─── GIVEN DATA ───

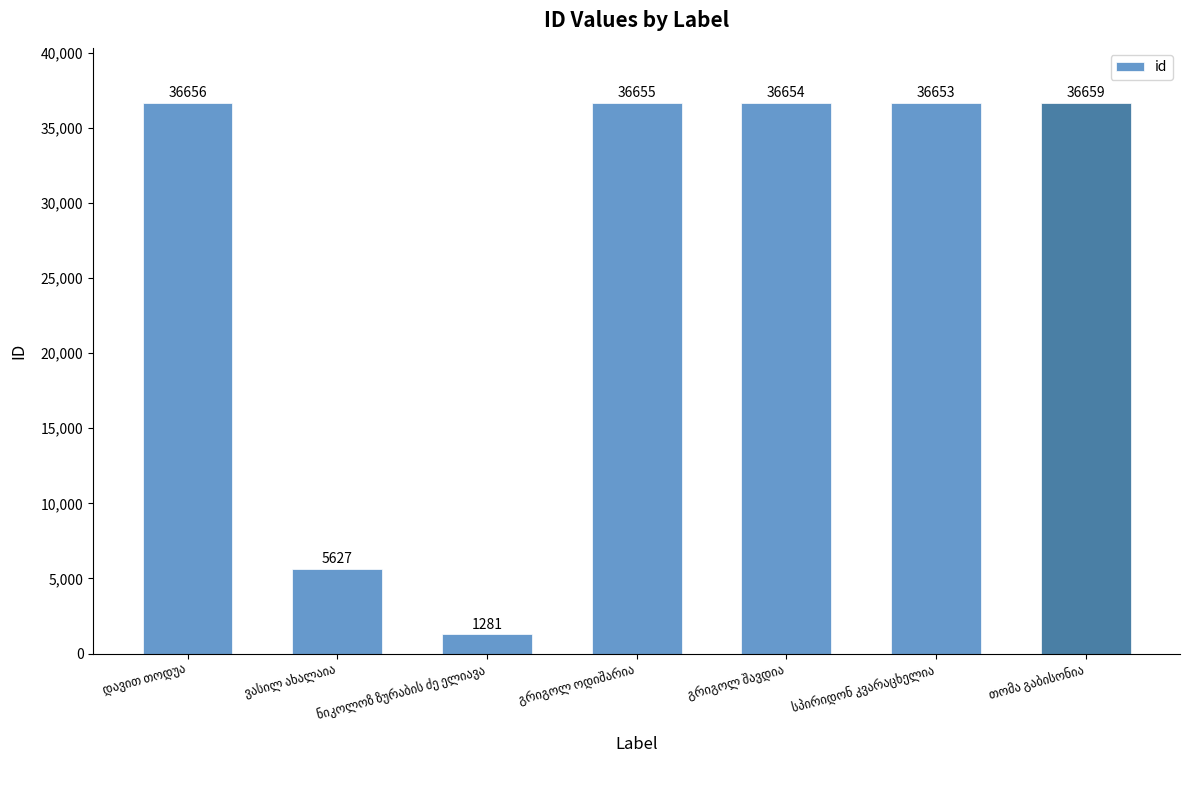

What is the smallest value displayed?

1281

───
─── GIVEN DATA ───

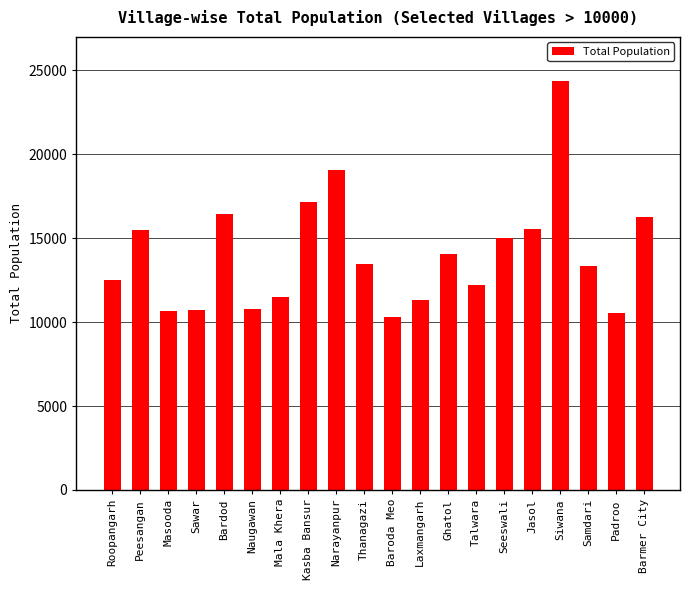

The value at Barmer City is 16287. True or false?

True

───
─── GIVEN DATA ───

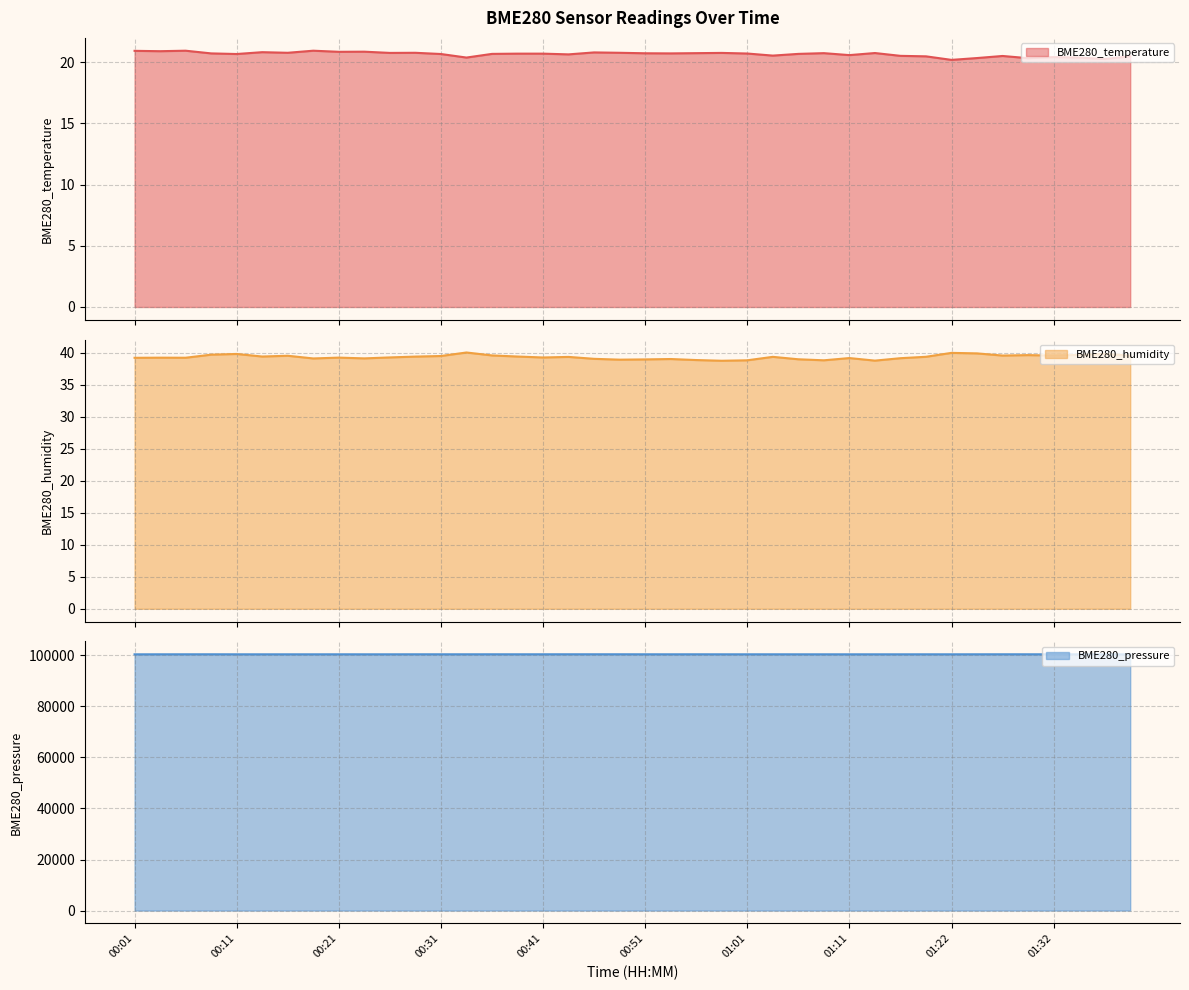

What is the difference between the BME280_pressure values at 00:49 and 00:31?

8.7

───

ABOUT THIS EXERCISE>
Gather every line in the items above that contains the word "What", and copy each of those lines in full.

YOUR SOLUTION>
What is the smallest value displayed?
What is the difference between the BME280_pressure values at 00:49 and 00:31?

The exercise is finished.